11 Comments on “Bjorn’s Corner: Pitch stability, Part 3

  1. DC 9 aircraft on the British register had a couple of modifications to change the pitch stability of the aircraft.

    One was a weight on a lever so arranged that, under high g conditions, it acted to pull the control column forwards to prevent a high angle of attack (increase the stick-force-per g). I guess it did something similar to the MCAS on the 737-8Max that has been in the news lately except that it had no AoA input and no computers, just mass and g-loading.

    The other mod was a stick pusher. I guess that was driven by AoA. It overrode the pilot. The Fokker 100 had one too.

    I guess the UK CAA saw the above graph, or one very like it, and decided they didn’t want the aircraft anywhere near that instability above 22 Degrees AoA.

    The British had had bad experiences with BAC 1-11 and Trident aircraft, probably explains a lot of it.

  2. So in trying to understand this, the longer they made this DC-9, and ultimately the MD-80s, the better it performed on the pitch stability front.

  3. I’m trying to understand the graph between 0 and 8 degrees with a positive Cm. Is that for a postion on the tailplane with a given downward incidence of 8 degrees or so, fixed throughout the graph?

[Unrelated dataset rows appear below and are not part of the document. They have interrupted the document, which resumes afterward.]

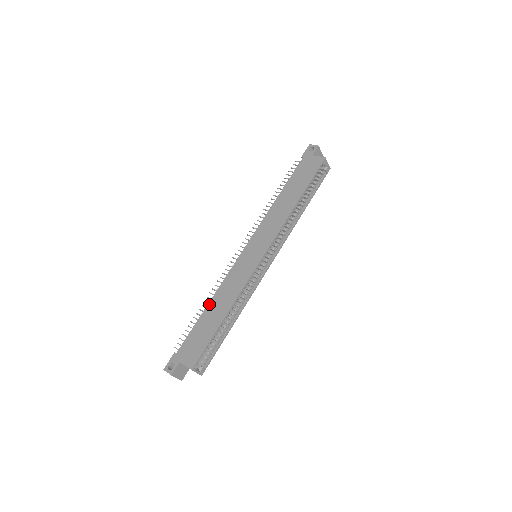
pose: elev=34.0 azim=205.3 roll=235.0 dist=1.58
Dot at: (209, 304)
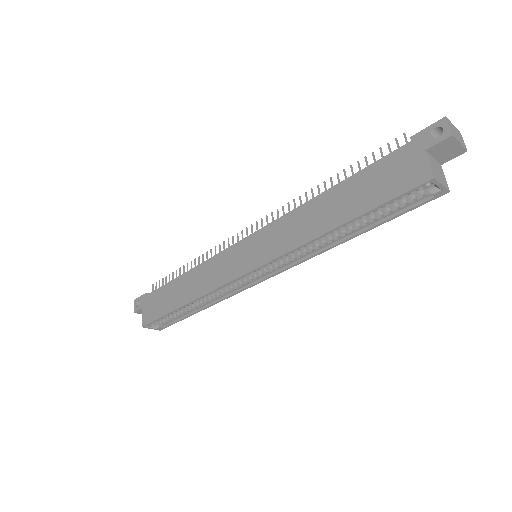
Dot at: (186, 273)
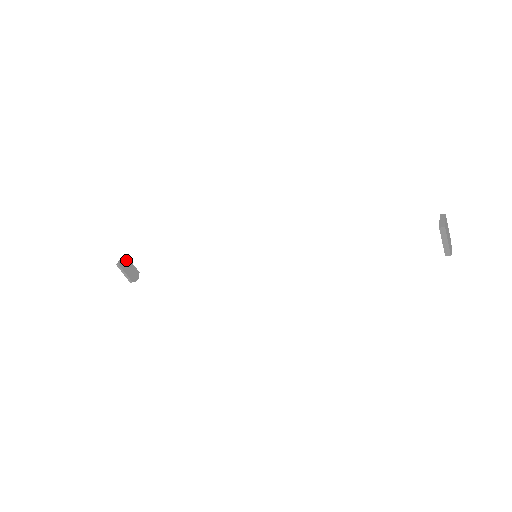
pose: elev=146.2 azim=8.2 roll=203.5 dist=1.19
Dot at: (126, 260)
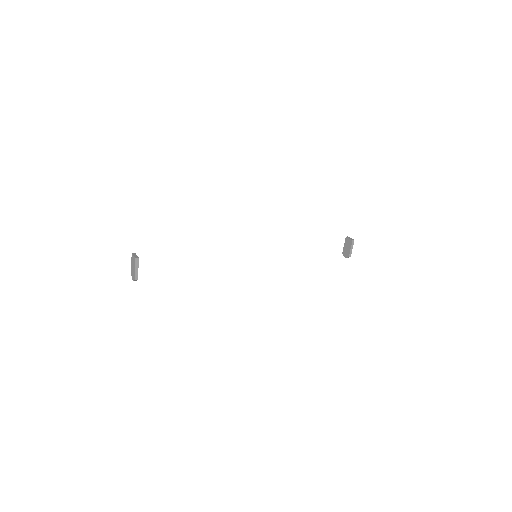
Dot at: occluded
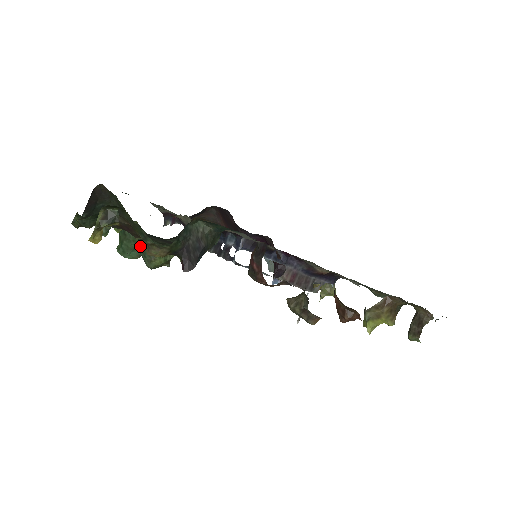
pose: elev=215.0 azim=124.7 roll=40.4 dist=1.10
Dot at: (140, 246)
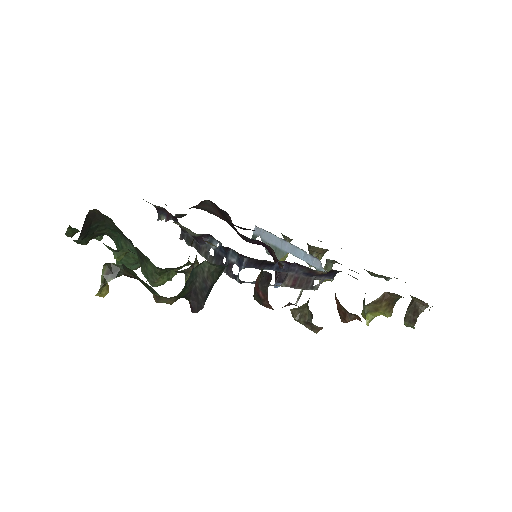
Dot at: (141, 266)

    Without an explanation of the graph, I would have assumed that positive Cm values are a measure of tendency to nose up (pitch unstable, increasing AOA), and negative Cm as nose down (pitch stable, self correcting AOA). But you are saying it is the slope of the graph?

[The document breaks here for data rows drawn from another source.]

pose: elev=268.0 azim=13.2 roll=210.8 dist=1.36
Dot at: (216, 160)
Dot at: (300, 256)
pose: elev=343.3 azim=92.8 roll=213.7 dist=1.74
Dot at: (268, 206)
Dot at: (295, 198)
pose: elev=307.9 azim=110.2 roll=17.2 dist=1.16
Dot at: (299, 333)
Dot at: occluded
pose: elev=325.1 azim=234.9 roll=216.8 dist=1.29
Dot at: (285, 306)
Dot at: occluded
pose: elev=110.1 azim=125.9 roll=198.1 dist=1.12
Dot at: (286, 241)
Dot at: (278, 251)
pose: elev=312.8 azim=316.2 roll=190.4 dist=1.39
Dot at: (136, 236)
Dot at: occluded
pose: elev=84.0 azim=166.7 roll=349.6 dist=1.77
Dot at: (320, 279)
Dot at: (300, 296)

    I assume pitch stability is a measure of the rotation to self correct nose down. On the graph at 15 degrees the self correction is Cm -.1 nose down, at 22 degrees the Cm is -.2 nose down, twice the pitch stabilizing coefficient at work?

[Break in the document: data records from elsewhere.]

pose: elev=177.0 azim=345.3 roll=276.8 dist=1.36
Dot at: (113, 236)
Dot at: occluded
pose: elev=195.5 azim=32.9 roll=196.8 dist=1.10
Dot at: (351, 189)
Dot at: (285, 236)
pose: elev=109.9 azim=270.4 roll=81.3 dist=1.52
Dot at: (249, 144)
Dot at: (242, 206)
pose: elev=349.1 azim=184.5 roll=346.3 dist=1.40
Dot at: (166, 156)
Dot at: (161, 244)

    • Like you noticed, there is no information presented that states the specific position (re. pitch) of the tailplane. However, that info is irrelevant in this case because it should be understood that AoA in this graph is measured relative to chord of the main wing. Thus, like you surmised, the position of the tailplane is fixed throughout the graph.
      Pitch stability is indeed dependent on the slope of the Cm vs. AoA curve and not whether the actual Cm values are positive or negative. As an example from the graph, if this aircraft is flying at an AoA of 4 deg, the Cm is positive (0.1), driving the nose up. Because the moment is driving the nose up, the AoA will increase, which will decrease the positive pitching moment because the slope is negative. This process of increasing the AoA along with the corresponding decrease in the pitching moment will continue until the AoA reaches about 8.5 deg, at which point the pitching moment is zero and the aircraft is considered to be trimmed in pitch.
      Conversely, if the aircraft is initially flying at an AoA of 14 deg, the Cm is negative (-0.1), driving the nose down. This will decrease the AoA and also the MAGNITUDE of the negative pitching moment until the AoA is again at about 8.5 deg and the aircraft is in trim. Again, this only happens because the slope of the Cm vs. AoA curve is negative.
      A Cm vs. AoA curve with a negative slope means that the pitching moment is always trying to bring the aircraft into the trim (equilibrium) condition. This is stable. A positive slope means the pitching moment is always trying bring the aircraft away from trim condition. This is unstable.

  4. We were taught that in school, but we did not get into the math.

    All we needed to know was we had stability. Nose dropped, speed went up, nose went up.

    Same thing with hose up (without a elevator change ) slow down, drop down.

    Too old to try to bend my brain around the math. Though it is most interesting.

    Good planes are stable bad ones are not!~

    • “Good planes are stable bad ones are not!~”
      What? F-16 is a great plane!

  5. Do we get to see the Cm vs. AOA graph of the 737-800 and MAX 8 for comparison? And a 737-900er to see if the longer moment arm on the tail is noticeable.